To me, that sounds a lot like what the Red Birds already had lining up behind center during their 5-11 campaign a year ago.

You know that saying, “Fool me once, shame on you. Fool me twice, also shame on you.” Now’s probably a good time to start chanting that if you reside in the Valley of the Sun.

Look, taking a chance on Kolb’s potential, as General Manager Rod Graves has so willingly done, is one thing. Mortgaging the farm in order to seek out that potential is quite another.

There was a reason the market on Kolb was as dry as the new place he will be calling home. Simply put, the Eagles' asking price (a high-caliber defensive player coupled with a first round pick) for a quarterback with more deficiencies than career wins was highway robbery in its purest form. 

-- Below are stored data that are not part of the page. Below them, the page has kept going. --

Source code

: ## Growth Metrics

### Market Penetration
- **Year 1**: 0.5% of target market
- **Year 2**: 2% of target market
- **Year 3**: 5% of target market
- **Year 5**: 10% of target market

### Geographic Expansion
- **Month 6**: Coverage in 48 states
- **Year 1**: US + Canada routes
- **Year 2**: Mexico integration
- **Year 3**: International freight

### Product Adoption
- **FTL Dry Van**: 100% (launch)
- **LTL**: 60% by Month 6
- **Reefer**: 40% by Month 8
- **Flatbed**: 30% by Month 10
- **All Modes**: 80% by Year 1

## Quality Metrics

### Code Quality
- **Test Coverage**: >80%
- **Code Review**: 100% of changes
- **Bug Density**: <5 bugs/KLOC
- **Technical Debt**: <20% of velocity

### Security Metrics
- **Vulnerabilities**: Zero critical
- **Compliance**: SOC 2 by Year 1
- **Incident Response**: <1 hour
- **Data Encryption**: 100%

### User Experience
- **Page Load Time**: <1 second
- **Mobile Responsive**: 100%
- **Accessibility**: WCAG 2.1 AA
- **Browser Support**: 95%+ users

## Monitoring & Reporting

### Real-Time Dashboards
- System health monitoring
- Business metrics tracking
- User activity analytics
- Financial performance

With other viable, cheaper quarterback options out there when free agency began and little interest outside of Glendale surrounding Kolb, the leverage should have been in the Cardinals’ corner. But the team, in its best effort to appease its fans and star wideout Larry Fitzgerald (who will be a free agent in 2012) sooner rather than later, set their sights on one name and one name only. In doing so, they fell victim to the game of chicken the Eagles so desperately wanted to play.  And from here, it looks as though the team made a cannonball splash without checking the depth of the pool first.

Arizona not only lost a dynamic defensive asset in fourth-year corner Rodgers-Cromartie (four touchdowns and 13 career interceptions) but a 2nd round pick in 2012, that could turn in to a very lucrative selection given the quick transition the Cardinals are trying to pull in one fell swoop.

Throw in the fact that Kolb’s five-year contract extension will pay him like a upper echelon starting quarterback (upwards of $20 million guaranteed) instead of the $1.1 million the final year of his rookie contract entitles him to, and the Cardinals have basically given the keys to their franchise over to a high-risk, immobile quarterback with an offensive line that is more of a question market than a security blanket.

Graves and the Bidwill family have made it clear that they are tied to this marriage for the long haul. Let’s just hope their sudden leap of faith has more to do with intellect than affinity. If not, the Cardinals and their fans might soon get to see how the other half lives--the divorced, that is.